* _HOW TO COMPLETE THIS TASK_
Skip any pictures. Repeat the data exactly, from its first line through the line that holds "[953,173,1031,187] [96,196,341,211] Atualizado, acrescido", both included.

== == ==

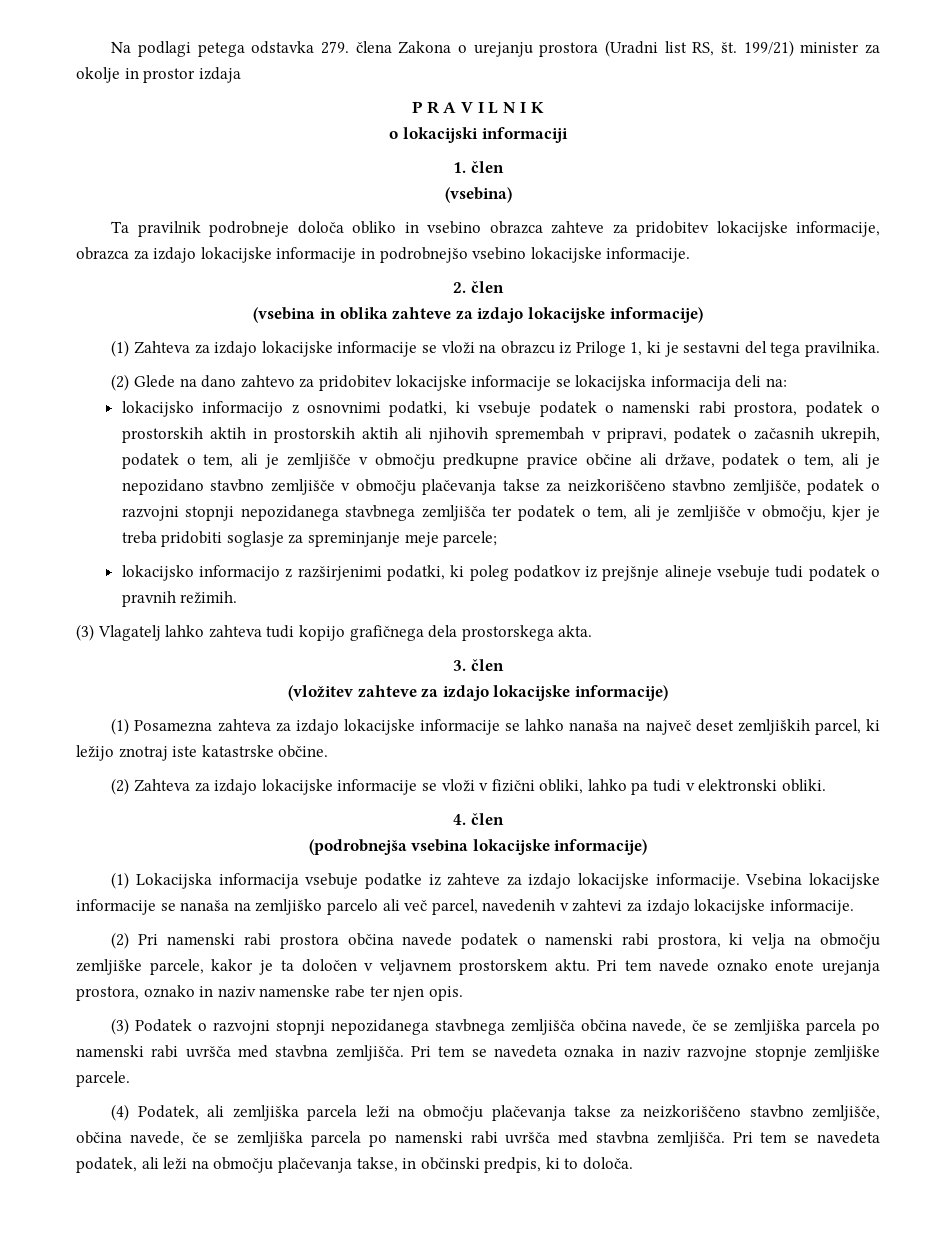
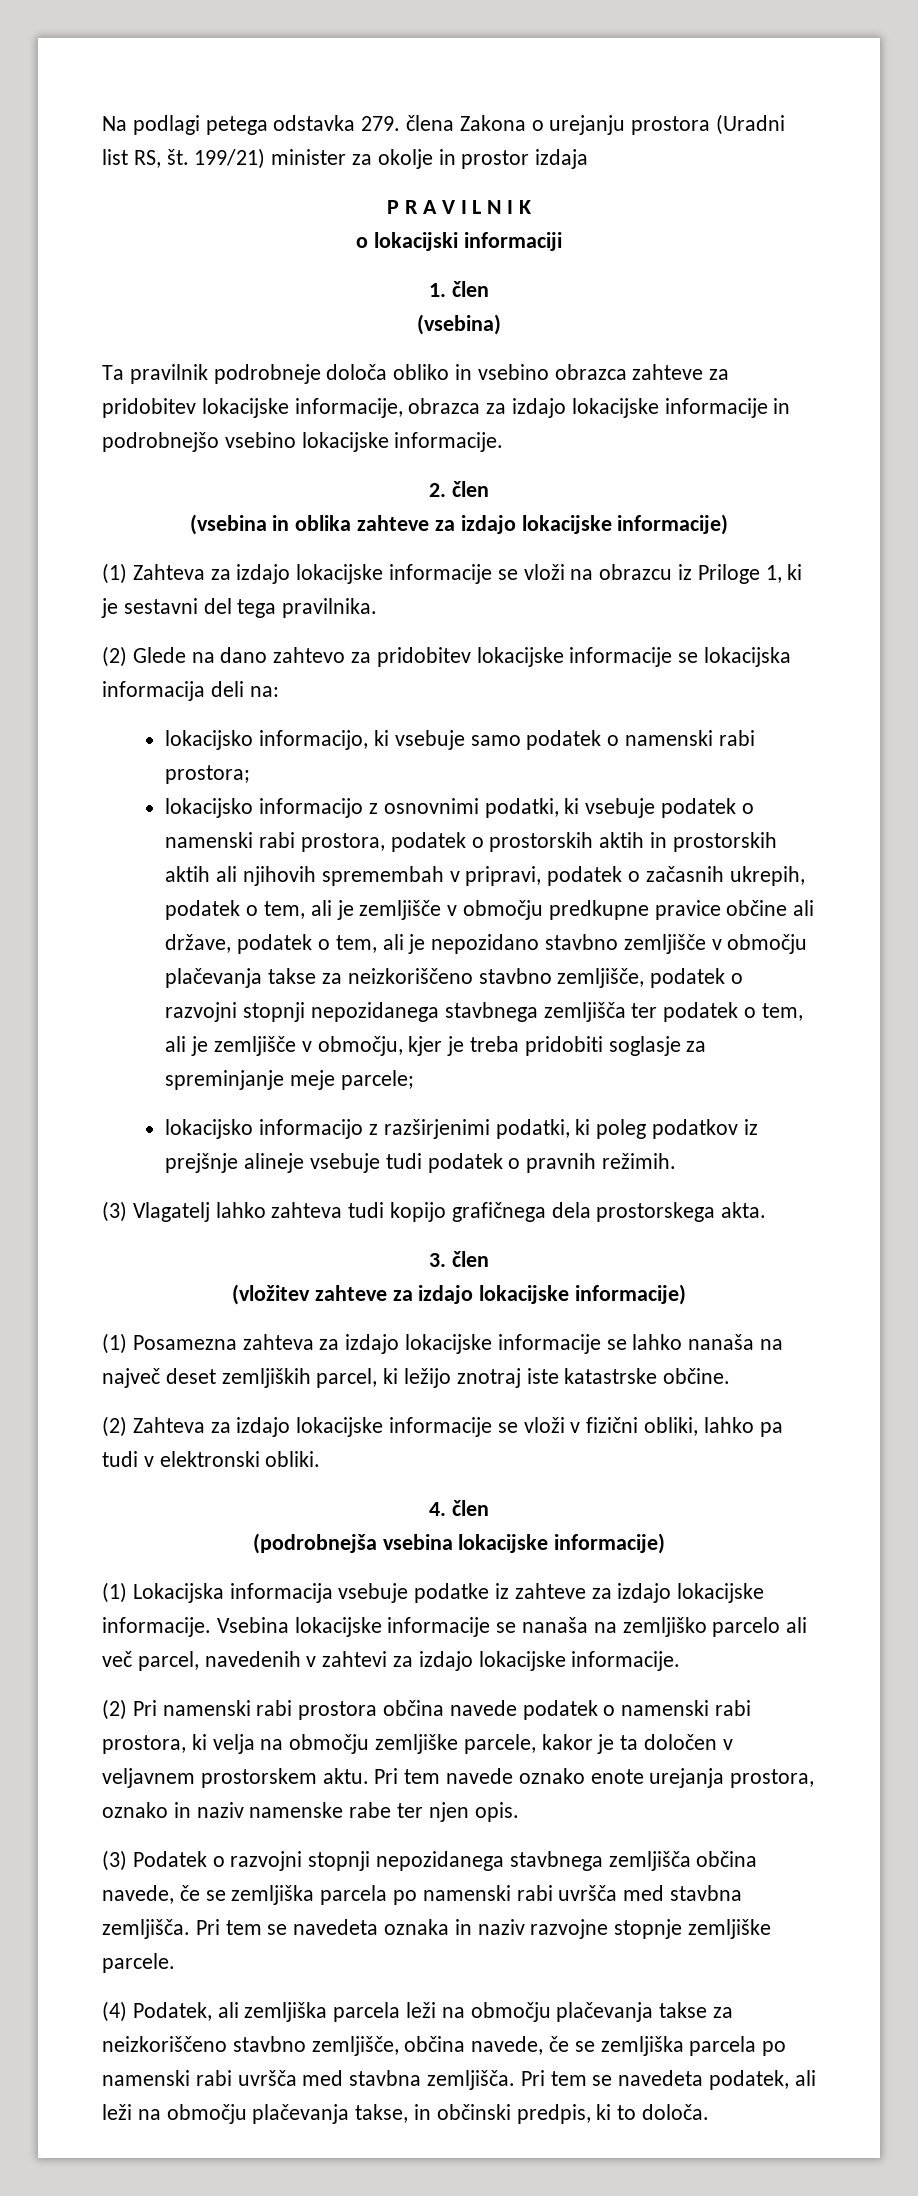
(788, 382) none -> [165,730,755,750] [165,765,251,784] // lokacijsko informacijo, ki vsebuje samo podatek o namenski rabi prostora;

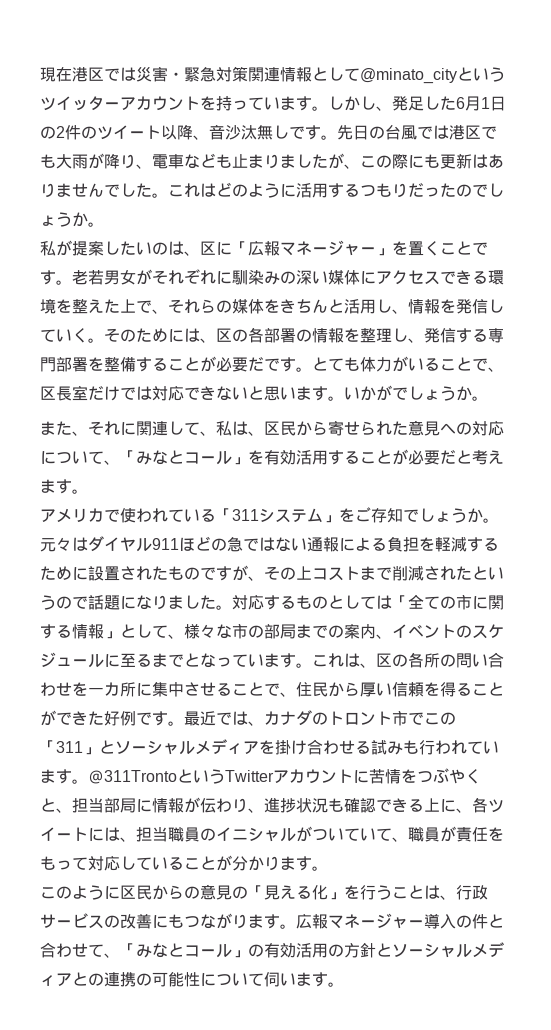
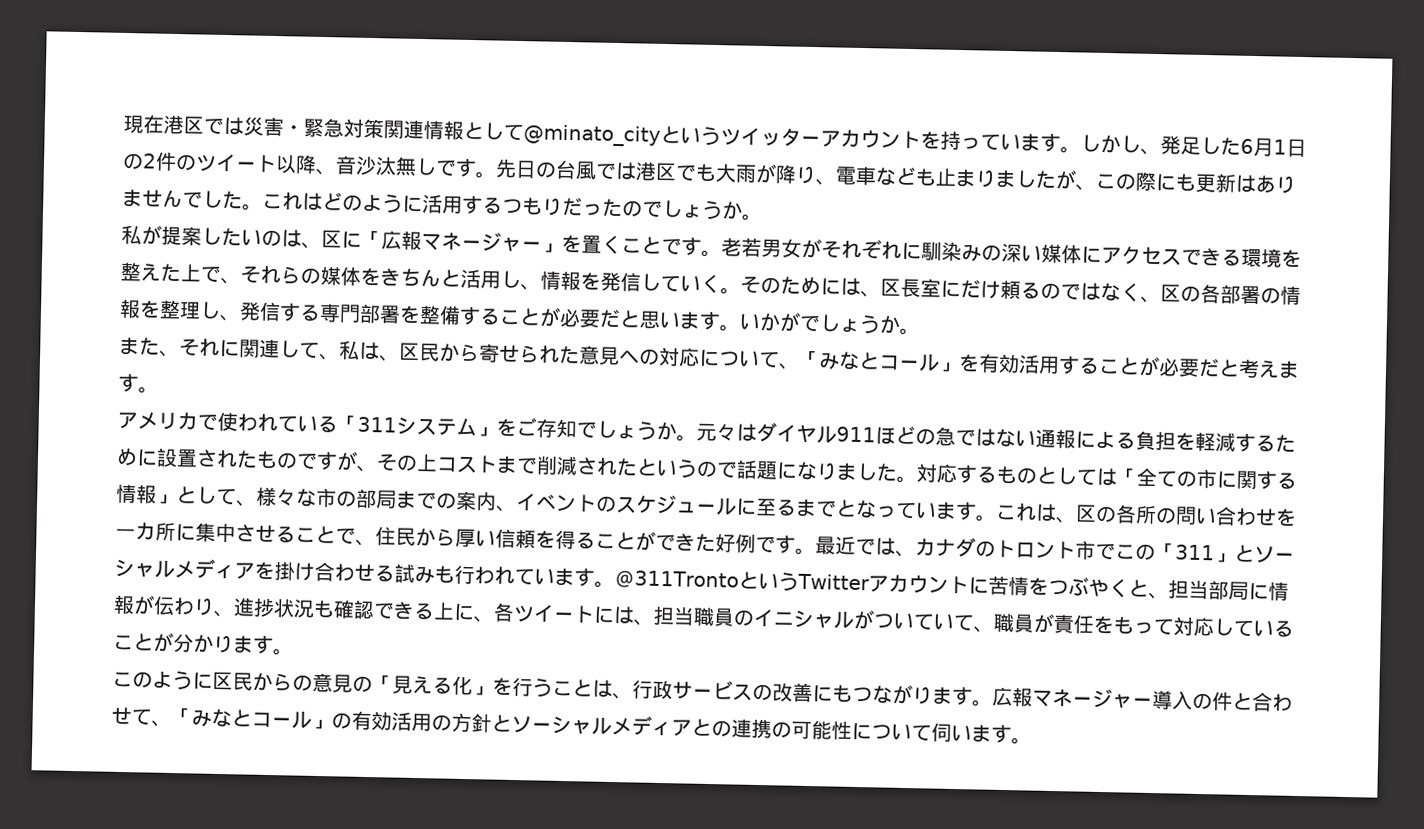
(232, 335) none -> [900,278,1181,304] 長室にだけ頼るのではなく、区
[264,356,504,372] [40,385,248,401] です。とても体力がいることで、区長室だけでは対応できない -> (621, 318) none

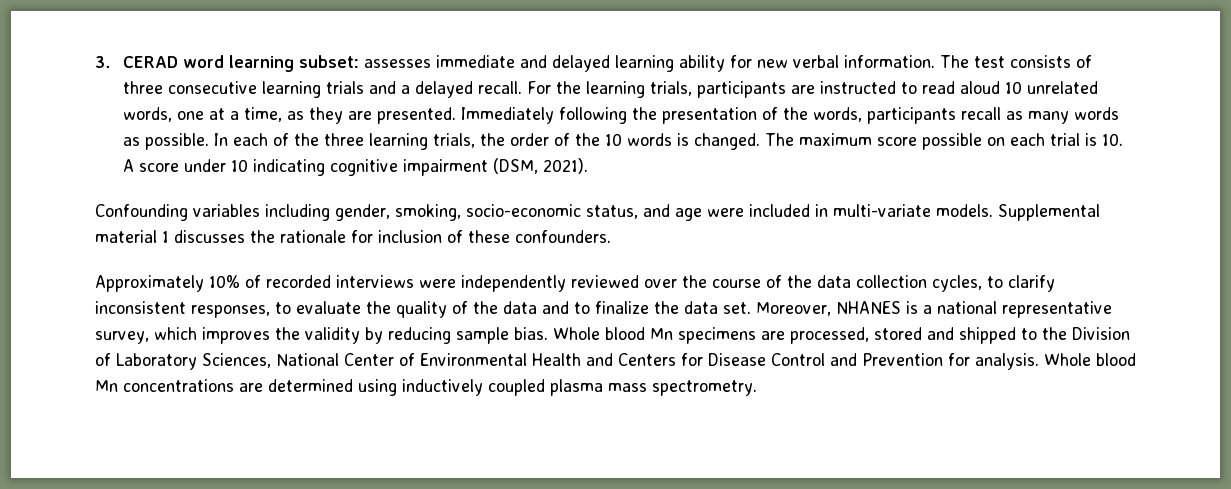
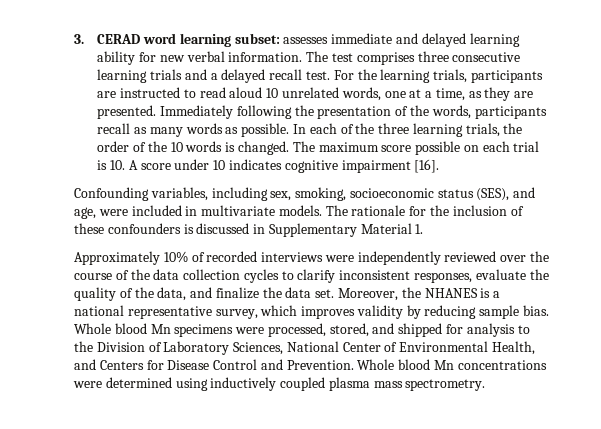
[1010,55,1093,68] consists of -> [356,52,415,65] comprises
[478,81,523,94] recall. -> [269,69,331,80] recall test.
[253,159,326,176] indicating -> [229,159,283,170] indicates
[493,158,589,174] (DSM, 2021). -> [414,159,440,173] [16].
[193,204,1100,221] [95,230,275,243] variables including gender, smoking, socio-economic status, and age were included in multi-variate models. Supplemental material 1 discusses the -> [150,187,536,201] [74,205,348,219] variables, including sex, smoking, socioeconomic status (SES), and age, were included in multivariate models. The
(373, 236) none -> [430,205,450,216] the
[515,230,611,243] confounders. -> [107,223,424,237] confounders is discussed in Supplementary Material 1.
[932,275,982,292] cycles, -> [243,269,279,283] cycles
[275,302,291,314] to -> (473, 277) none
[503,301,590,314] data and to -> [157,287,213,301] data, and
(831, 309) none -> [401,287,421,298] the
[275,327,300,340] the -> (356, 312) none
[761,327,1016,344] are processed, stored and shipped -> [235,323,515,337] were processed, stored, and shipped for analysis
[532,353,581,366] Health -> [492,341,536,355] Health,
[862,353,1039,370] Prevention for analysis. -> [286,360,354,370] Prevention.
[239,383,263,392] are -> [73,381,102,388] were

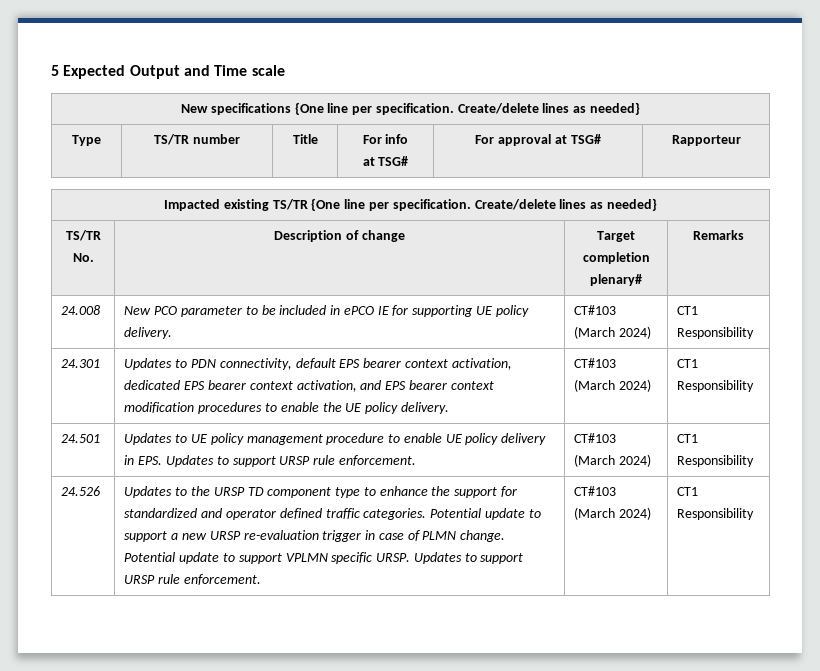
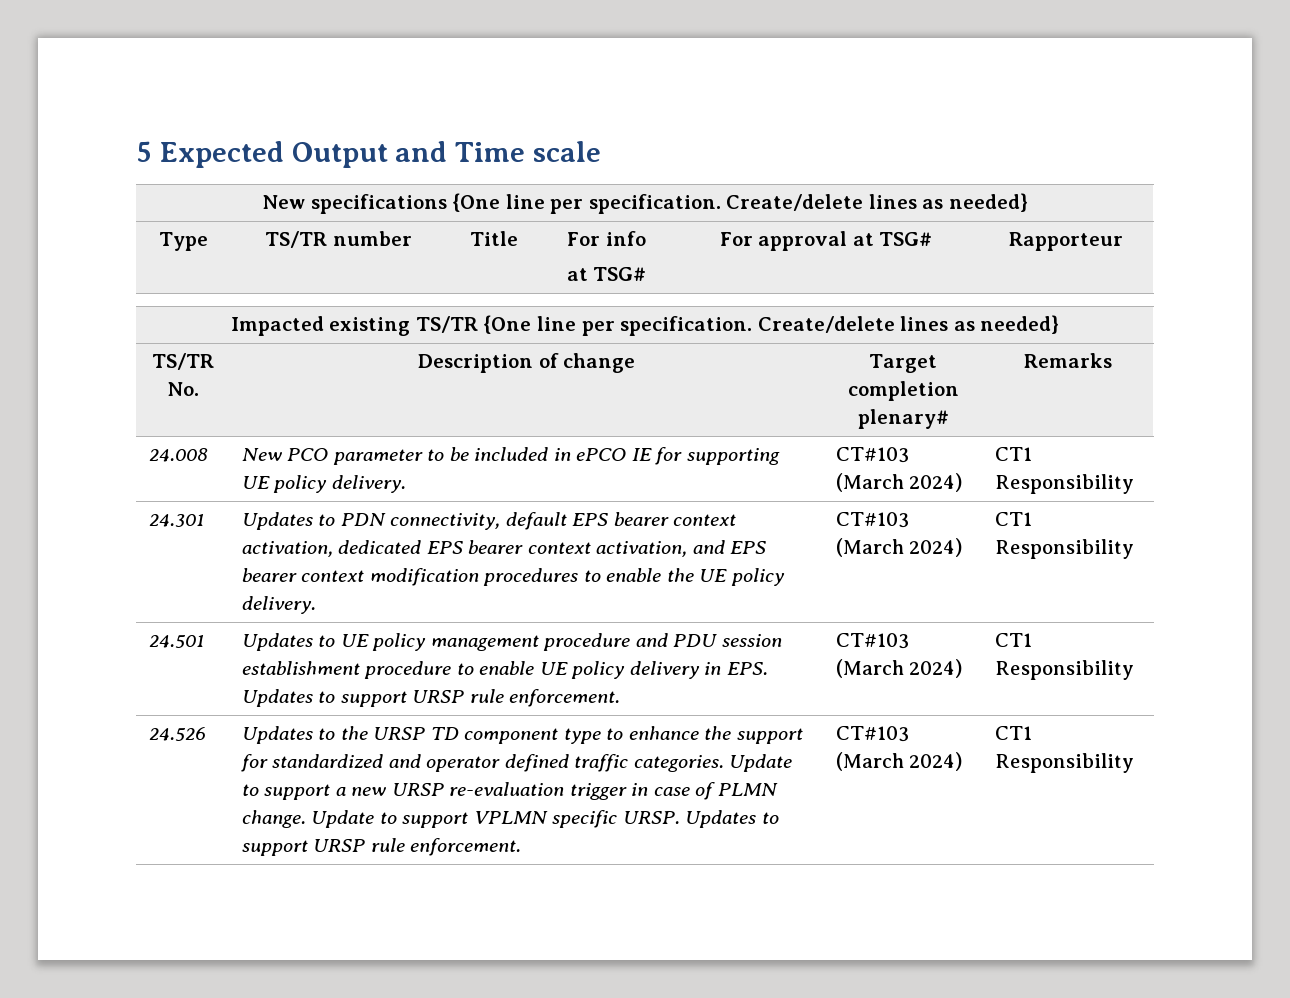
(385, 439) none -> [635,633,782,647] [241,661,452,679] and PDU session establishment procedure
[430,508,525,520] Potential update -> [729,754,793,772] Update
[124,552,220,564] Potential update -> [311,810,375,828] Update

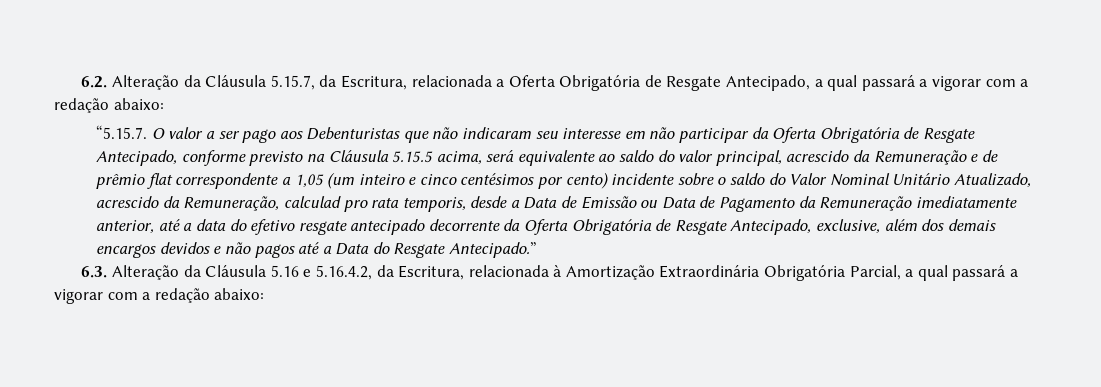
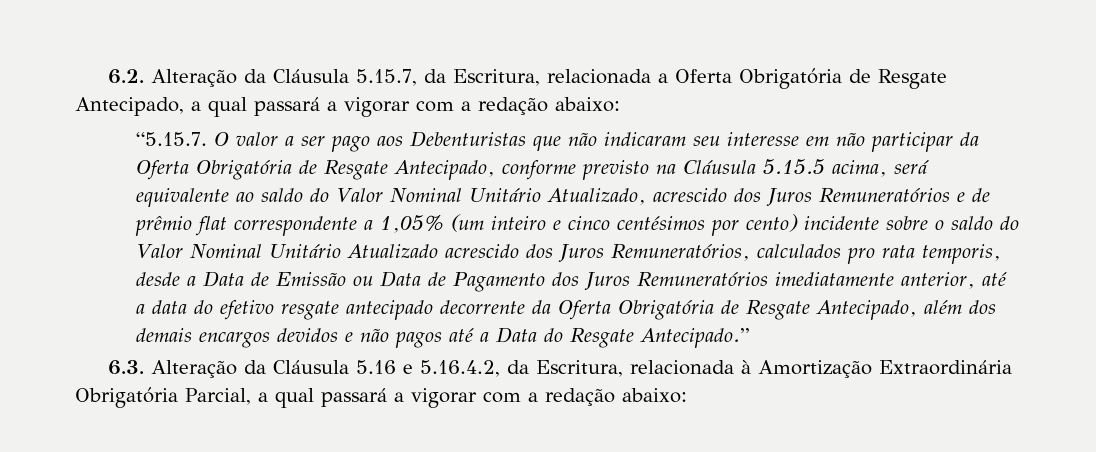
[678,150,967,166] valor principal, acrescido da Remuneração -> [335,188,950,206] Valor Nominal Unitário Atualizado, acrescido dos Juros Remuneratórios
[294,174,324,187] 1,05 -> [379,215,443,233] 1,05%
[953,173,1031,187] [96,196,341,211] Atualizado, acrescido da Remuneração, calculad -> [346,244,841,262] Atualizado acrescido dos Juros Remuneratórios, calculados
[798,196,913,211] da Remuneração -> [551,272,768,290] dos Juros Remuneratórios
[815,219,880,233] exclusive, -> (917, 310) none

== == ==

* _ANSWER FOR THIS EXERCISE_
(788, 382) none -> [165,730,755,750] [165,765,251,784] // lokacijsko informacijo, ki vsebuje samo podatek o namenski rabi prostora;

(232, 335) none -> [900,278,1181,304] 長室にだけ頼るのではなく、区
[264,356,504,372] [40,385,248,401] です。とても体力がいることで、区長室だけでは対応できない -> (621, 318) none

[1010,55,1093,68] consists of -> [356,52,415,65] comprises
[478,81,523,94] recall. -> [269,69,331,80] recall test.
[253,159,326,176] indicating -> [229,159,283,170] indicates
[493,158,589,174] (DSM, 2021). -> [414,159,440,173] [16].
[193,204,1100,221] [95,230,275,243] variables including gender, smoking, socio-economic status, and age were included in multi-variate models. Supplemental material 1 discusses the -> [150,187,536,201] [74,205,348,219] variables, including sex, smoking, socioeconomic status (SES), and age, were included in multivariate models. The
(373, 236) none -> [430,205,450,216] the
[515,230,611,243] confounders. -> [107,223,424,237] confounders is discussed in Supplementary Material 1.
[932,275,982,292] cycles, -> [243,269,279,283] cycles
[275,302,291,314] to -> (473, 277) none
[503,301,590,314] data and to -> [157,287,213,301] data, and
(831, 309) none -> [401,287,421,298] the
[275,327,300,340] the -> (356, 312) none
[761,327,1016,344] are processed, stored and shipped -> [235,323,515,337] were processed, stored, and shipped for analysis
[532,353,581,366] Health -> [492,341,536,355] Health,
[862,353,1039,370] Prevention for analysis. -> [286,360,354,370] Prevention.
[239,383,263,392] are -> [73,381,102,388] were

(385, 439) none -> [635,633,782,647] [241,661,452,679] and PDU session establishment procedure
[430,508,525,520] Potential update -> [729,754,793,772] Update
[124,552,220,564] Potential update -> [311,810,375,828] Update

[678,150,967,166] valor principal, acrescido da Remuneração -> [335,188,950,206] Valor Nominal Unitário Atualizado, acrescido dos Juros Remuneratórios
[294,174,324,187] 1,05 -> [379,215,443,233] 1,05%
[953,173,1031,187] [96,196,341,211] Atualizado, acrescido da Remuneração, calculad -> [346,244,841,262] Atualizado acrescido dos Juros Remuneratórios, calculados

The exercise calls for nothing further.